Another area is catching a glimpse of atoms and molecules in action – which has been termed femto-chemistry. The idea is to make a movie of how chemical bonds are broken or formed. Remember, the smaller the faster and one therefore needs both, ultrashort x-ray pulses to catch the molecule in action and sufficient x-ray intensity to get a good picture in the form of a diffraction pattern or an energy spectrum into the “camera”.

Phillips:

Yeah. Yeah, that would be fascinating, too.

Stöhr:

It’s the trick used when taking a picture with a flash. When you take a picture of a hummingbird in flight, the wings are blurry because the mechanical shutter speed of the camera is too slow. So you use a flash which is faster. The flash-photographs are then assembled into a molecular movie, right?

Phillips:

Yeah! It’s been a long time since I took chemistry or organic chemistry, but that would be fascinating.

Stöhr:

Now when it comes to what is called materials or condensed matter science, we’re still struggling a bit, in my opinion, to find the killer app of XFELs. Like the chemistry case it will most likely involve the study of the temporal evolution of phenomena - dynamics. But when you study materials or solids, the intense beam melts them or blows them up (evaporates them). For molecules and macromolecules you can just inject new ones into x-ray beam, but the sample refreshment process is more difficult for solid samples. In principle, the sample has to be replaced after every shot. So novel schemes and techniques have to be developed. There will certainly be applications, but I still see the use of synchrotron radiation as the main tool for the study of solids.

----------

### JOB 1
Turn every line of the dataset entries into a Markdown table with the columns Row and Entry line, skipping blank lines and leaving the pictures out.
The text and the records have nothing to do with each other.

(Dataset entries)
----------

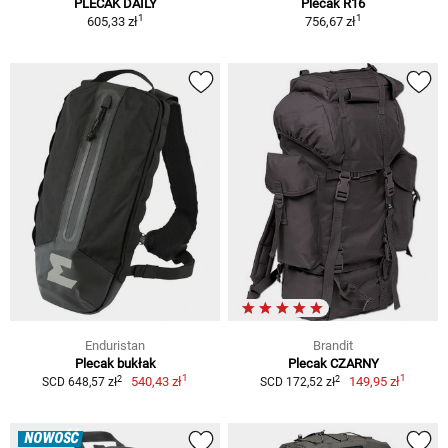
PLECAK DAILY
Plecak R16
1
1
605,33 zł
756,67 zł
Enduristan
Brandit
Plecak bukłak
Plecak CZARNY
1
1
2
2
540,43 zł
149,95 zł
SCD 648,57 zł
SCD 172,52 zł
NOWOŚĆ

----------

### JOB 2
Decide whether each statement agrees with the XFEL interview excerpt, answering yes or no and quoting the deciding words: (a) Hummingbird wings look blurry because a camera's mechanical shutter is too slow. (b) A solid sample can be reused for many x-ray shots. (c) Stöhr considers synchrotron radiation the main tool for studying solids.

### ANSWER SPACE 1
| Row | Entry line |
|---|---|
| 1 | PLECAK DAILY |
| 2 | Plecak R16 |
| 3 | 1 |
| 4 | 1 |
| 5 | 605,33 zł |
| 6 | 756,67 zł |
| 7 | Enduristan |
| 8 | Brandit |
| 9 | Plecak bukłak |
| 10 | Plecak CZARNY |
| 11 | 1 |
| 12 | 1 |
| 13 | 2 |
| 14 | 2 |
| 15 | 540,43 zł |
| 16 | 149,95 zł |
| 17 | SCD 648,57 zł |
| 18 | SCD 172,52 zł |
| 19 | NOWOŚĆ |

### ANSWER SPACE 2
(a) Yes: "the wings are blurry because the mechanical shutter speed of the camera is too slow"
(b) No: "In principle, the sample has to be replaced after every shot."
(c) Yes: "I still see the use of synchrotron radiation as the main tool for the study of solids"